▼

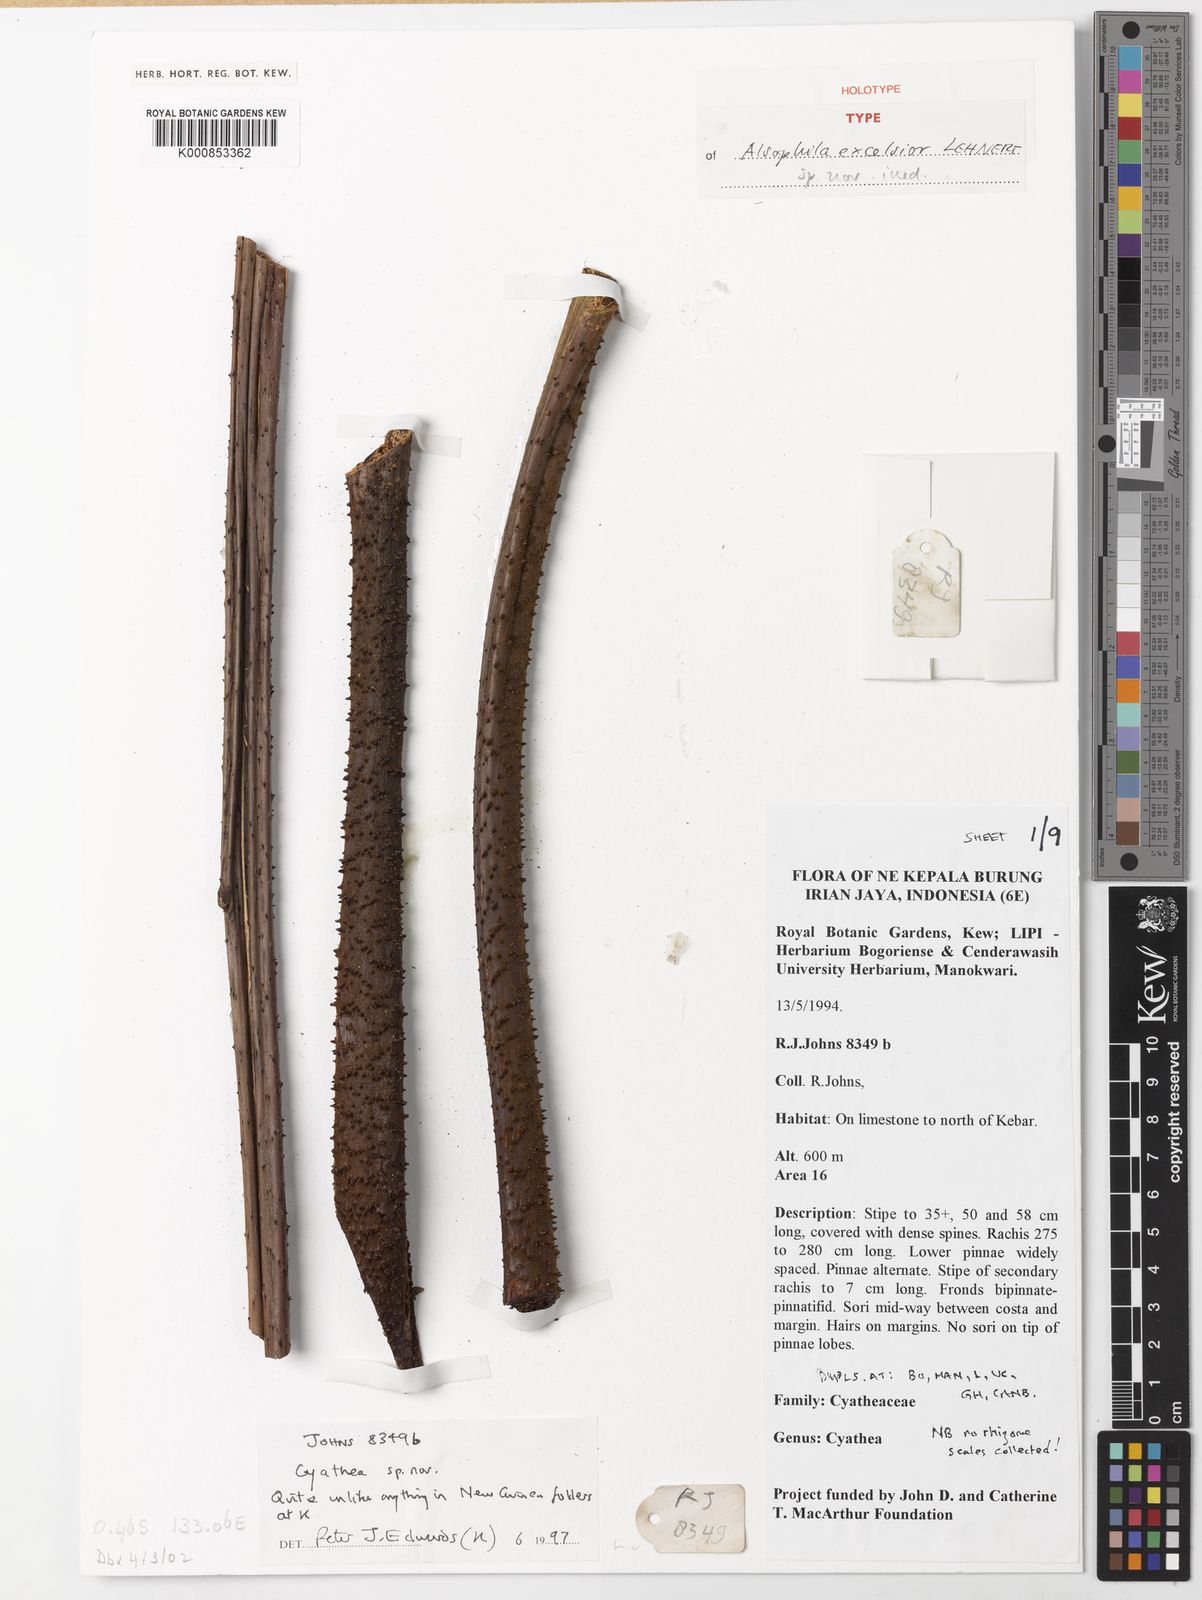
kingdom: Plantae
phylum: Tracheophyta
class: Polypodiopsida
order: Cyatheales
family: Cyatheaceae
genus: Alsophila
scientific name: Alsophila excelsior
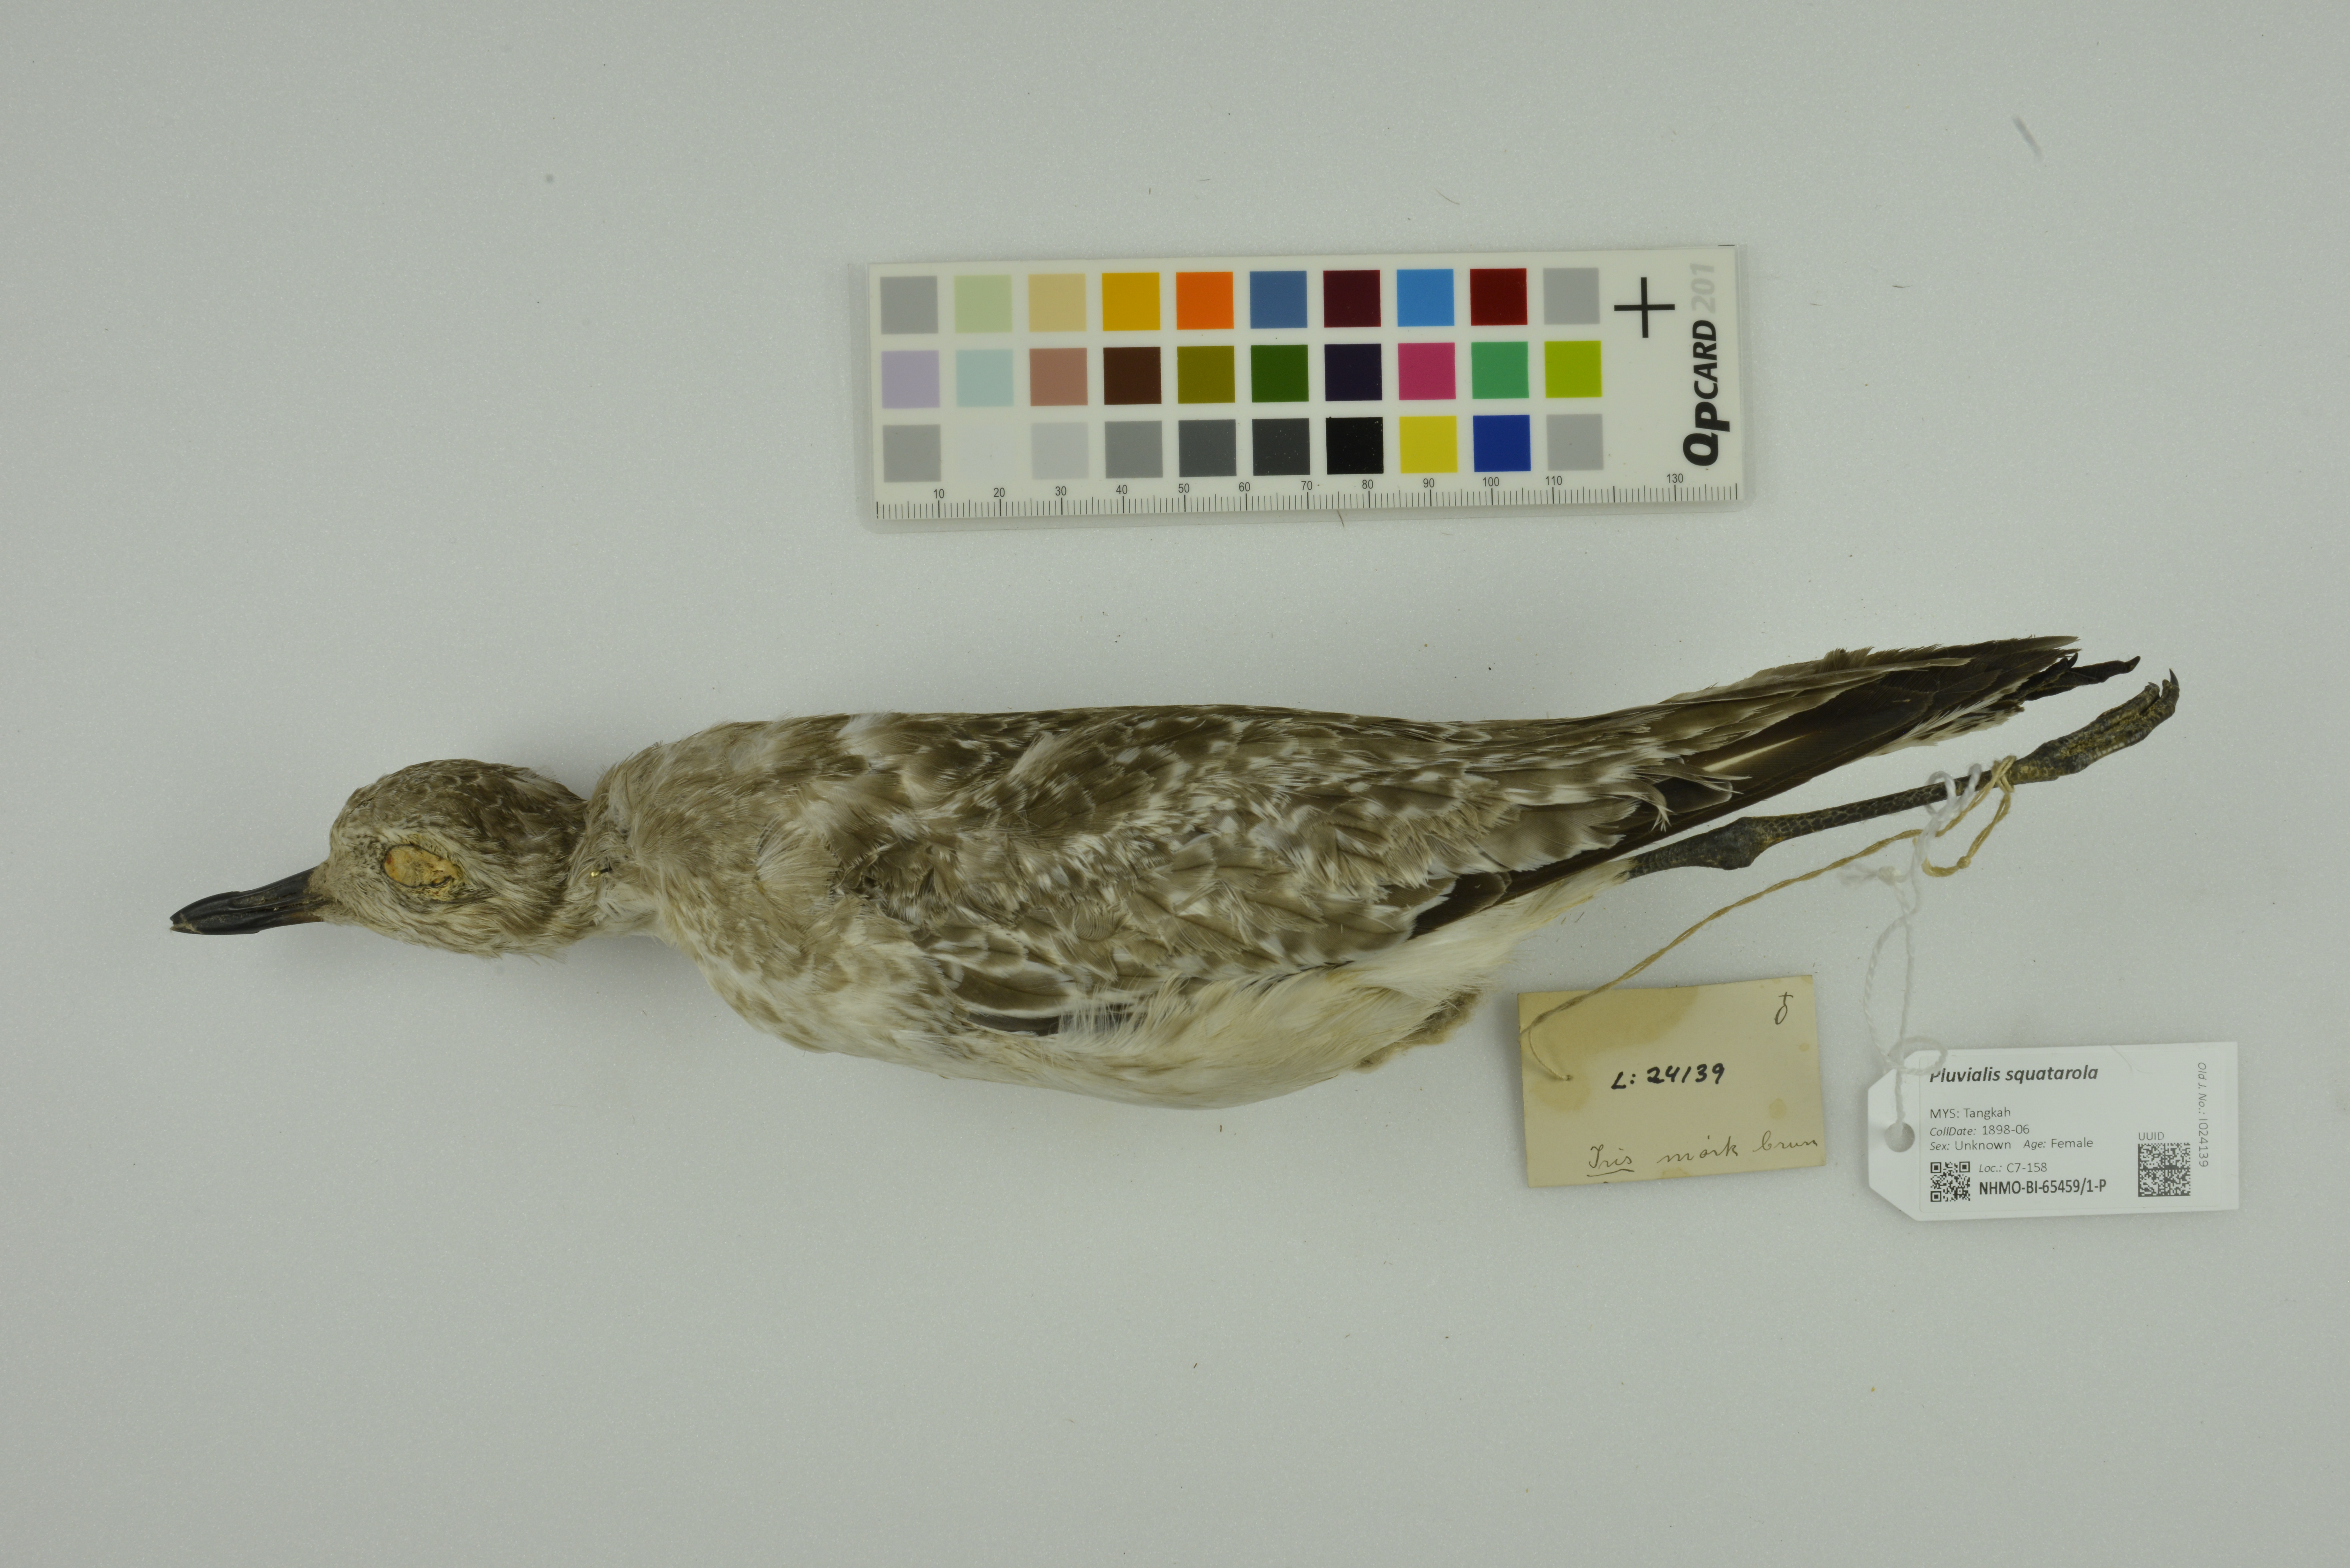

▲

→ **PROMPT**:
Could you write out, unchanged, every line of the records, starting at the line containing "phylum: Tracheophyta" and ending at the end of the records? Leave the pictures out of your answer.

→ **SOLVED PROBLEM**:
phylum: Tracheophyta
class: Polypodiopsida
order: Cyatheales
family: Cyatheaceae
genus: Alsophila
scientific name: Alsophila excelsior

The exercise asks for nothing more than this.